Stored data
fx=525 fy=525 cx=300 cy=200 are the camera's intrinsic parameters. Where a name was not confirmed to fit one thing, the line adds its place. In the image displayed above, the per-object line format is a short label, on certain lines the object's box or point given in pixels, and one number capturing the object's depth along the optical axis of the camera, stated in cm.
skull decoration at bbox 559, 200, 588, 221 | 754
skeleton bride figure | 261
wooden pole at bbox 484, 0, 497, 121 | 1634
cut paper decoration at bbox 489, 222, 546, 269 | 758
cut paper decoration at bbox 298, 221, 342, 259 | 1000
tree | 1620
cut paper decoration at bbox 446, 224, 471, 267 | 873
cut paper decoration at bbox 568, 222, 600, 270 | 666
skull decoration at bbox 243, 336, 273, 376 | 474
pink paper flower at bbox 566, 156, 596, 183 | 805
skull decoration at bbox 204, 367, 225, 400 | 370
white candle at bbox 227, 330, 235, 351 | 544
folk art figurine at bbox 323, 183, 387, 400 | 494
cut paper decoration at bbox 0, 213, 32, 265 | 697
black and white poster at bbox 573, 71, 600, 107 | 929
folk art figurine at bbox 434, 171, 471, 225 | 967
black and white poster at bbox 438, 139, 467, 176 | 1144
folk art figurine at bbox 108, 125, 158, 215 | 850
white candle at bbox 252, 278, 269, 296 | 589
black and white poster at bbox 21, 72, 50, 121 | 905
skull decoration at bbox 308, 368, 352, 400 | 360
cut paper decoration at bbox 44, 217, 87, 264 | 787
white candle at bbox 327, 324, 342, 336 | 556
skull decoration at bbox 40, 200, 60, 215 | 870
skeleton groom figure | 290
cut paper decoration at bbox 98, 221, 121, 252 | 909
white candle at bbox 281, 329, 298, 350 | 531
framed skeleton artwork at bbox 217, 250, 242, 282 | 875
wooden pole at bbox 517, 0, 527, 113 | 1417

## [WORK TO COMPLETE]
Every line from the one containing "black and white poster at bbox 21, 72, 50, 121" to the close of the records must be reproduced exactly. Include both ends and nothing more.

## [TASK ANSWER]
black and white poster at bbox 21, 72, 50, 121 | 905
skull decoration at bbox 308, 368, 352, 400 | 360
cut paper decoration at bbox 44, 217, 87, 264 | 787
white candle at bbox 327, 324, 342, 336 | 556
skull decoration at bbox 40, 200, 60, 215 | 870
skeleton groom figure | 290
cut paper decoration at bbox 98, 221, 121, 252 | 909
white candle at bbox 281, 329, 298, 350 | 531
framed skeleton artwork at bbox 217, 250, 242, 282 | 875
wooden pole at bbox 517, 0, 527, 113 | 1417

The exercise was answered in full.